PhD defense of Guillaume Rosinosky – Elasticity and BPMaaS – 23-1-2019

 Wednesday, January 23 2019 at 14:00 in room A008 in the LORIA.
The jury is composed of :
Reporters:
Walid Gaaloul – full professor at Telecom Sud Paris
Salima Benbernou – full professor at Université Paris Descartes (absent)
Examiners:
Malika Smail – associate professor at Université de Lorraine, LORIA
Parisa Ghodous – full professor at Université Lyon I, LIRIS
Invited:
Duy Tran Quang – manager at Bonitasoft
Supervisors:
François Charoy – full professor at Université de Lorraine, LORIA
Samir Youcef – associate professor at Université de Lorraine, LORIA
Abstract:
The availability of middleware platforms in the cloud, with “transparent” scalability, is a  progress for software developers and integrators. They can develop and deploy their applications without worrying about technical details.
However, the exploitation cost of a cloud infrastructure can quickly become important. Providers requires methods to reduce this cost by adapting the size of ressources to the needs of the customers. In this thesis, we focus on multi-tenant transactional web applications, more precisely on business processes execution engines. We propose methods allowing to optimize the operational costs of providers of business process execution “as a Service”  (BPMaaS) while ensuring a sufficient level of quality of service. This type of application do not scale well because of its persistence tier and of the transactional nature of operations. One must distribute the customers installations in order to optimize the cost, and sometimes move them depending of the needs of the customers.
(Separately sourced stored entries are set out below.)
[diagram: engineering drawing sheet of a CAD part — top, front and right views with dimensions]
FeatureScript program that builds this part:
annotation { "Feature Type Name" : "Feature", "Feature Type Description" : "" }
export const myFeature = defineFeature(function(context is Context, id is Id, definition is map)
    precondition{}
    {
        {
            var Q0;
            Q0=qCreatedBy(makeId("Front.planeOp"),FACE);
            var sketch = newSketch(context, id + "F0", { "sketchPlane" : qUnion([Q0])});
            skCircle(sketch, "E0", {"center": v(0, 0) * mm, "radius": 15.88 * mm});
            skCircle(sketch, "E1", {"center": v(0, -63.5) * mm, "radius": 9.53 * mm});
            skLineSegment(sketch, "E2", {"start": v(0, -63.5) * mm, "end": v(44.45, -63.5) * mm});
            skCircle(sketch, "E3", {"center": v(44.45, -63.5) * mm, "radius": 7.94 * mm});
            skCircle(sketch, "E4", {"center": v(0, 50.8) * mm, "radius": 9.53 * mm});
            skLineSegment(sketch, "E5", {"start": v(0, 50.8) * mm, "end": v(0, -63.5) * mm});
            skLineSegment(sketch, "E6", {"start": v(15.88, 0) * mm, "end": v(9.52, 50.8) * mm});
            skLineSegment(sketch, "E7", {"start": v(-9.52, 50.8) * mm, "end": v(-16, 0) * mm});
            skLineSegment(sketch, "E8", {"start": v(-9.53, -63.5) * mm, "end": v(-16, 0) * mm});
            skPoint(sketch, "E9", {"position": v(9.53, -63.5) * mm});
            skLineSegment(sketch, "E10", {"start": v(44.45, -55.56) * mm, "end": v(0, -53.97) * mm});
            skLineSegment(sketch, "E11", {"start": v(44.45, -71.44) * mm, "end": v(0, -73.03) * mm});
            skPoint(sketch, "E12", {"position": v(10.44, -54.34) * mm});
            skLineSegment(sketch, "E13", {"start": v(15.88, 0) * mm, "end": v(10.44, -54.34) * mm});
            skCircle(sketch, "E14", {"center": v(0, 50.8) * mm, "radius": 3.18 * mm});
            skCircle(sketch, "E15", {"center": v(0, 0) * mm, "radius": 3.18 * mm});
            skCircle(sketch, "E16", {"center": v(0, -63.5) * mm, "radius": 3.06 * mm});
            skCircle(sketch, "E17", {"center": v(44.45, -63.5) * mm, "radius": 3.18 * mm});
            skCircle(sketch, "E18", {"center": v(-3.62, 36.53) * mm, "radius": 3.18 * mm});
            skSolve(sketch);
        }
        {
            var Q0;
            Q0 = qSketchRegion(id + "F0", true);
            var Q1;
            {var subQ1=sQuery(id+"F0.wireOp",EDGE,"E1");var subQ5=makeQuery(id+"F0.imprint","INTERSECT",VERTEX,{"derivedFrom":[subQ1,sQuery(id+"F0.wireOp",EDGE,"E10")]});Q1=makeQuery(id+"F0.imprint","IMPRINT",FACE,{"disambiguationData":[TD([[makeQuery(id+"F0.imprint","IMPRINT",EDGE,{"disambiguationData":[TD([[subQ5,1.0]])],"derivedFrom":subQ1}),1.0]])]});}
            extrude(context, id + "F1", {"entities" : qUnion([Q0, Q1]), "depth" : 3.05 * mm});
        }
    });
These moves (or migrations) have an impact on the quality of service and they must be limited. First, we propose a method for measuring the size of resources in terms of  BPM tasks throughput, and then a method for measuring the impact of migrations we  evaluate, thus confirming our hypothesis. We also propose several linear optimization models and heuristics targeting resouce allocation and distribution of customers, while limiting the number of migrations. These models are based on the knowledge of the needs of  customers per time slot. We have experimented our three methods on the BPM solution Bonita, and demonstrated that they provide substantial savings on the infrastructure exploitation compared to a basic method.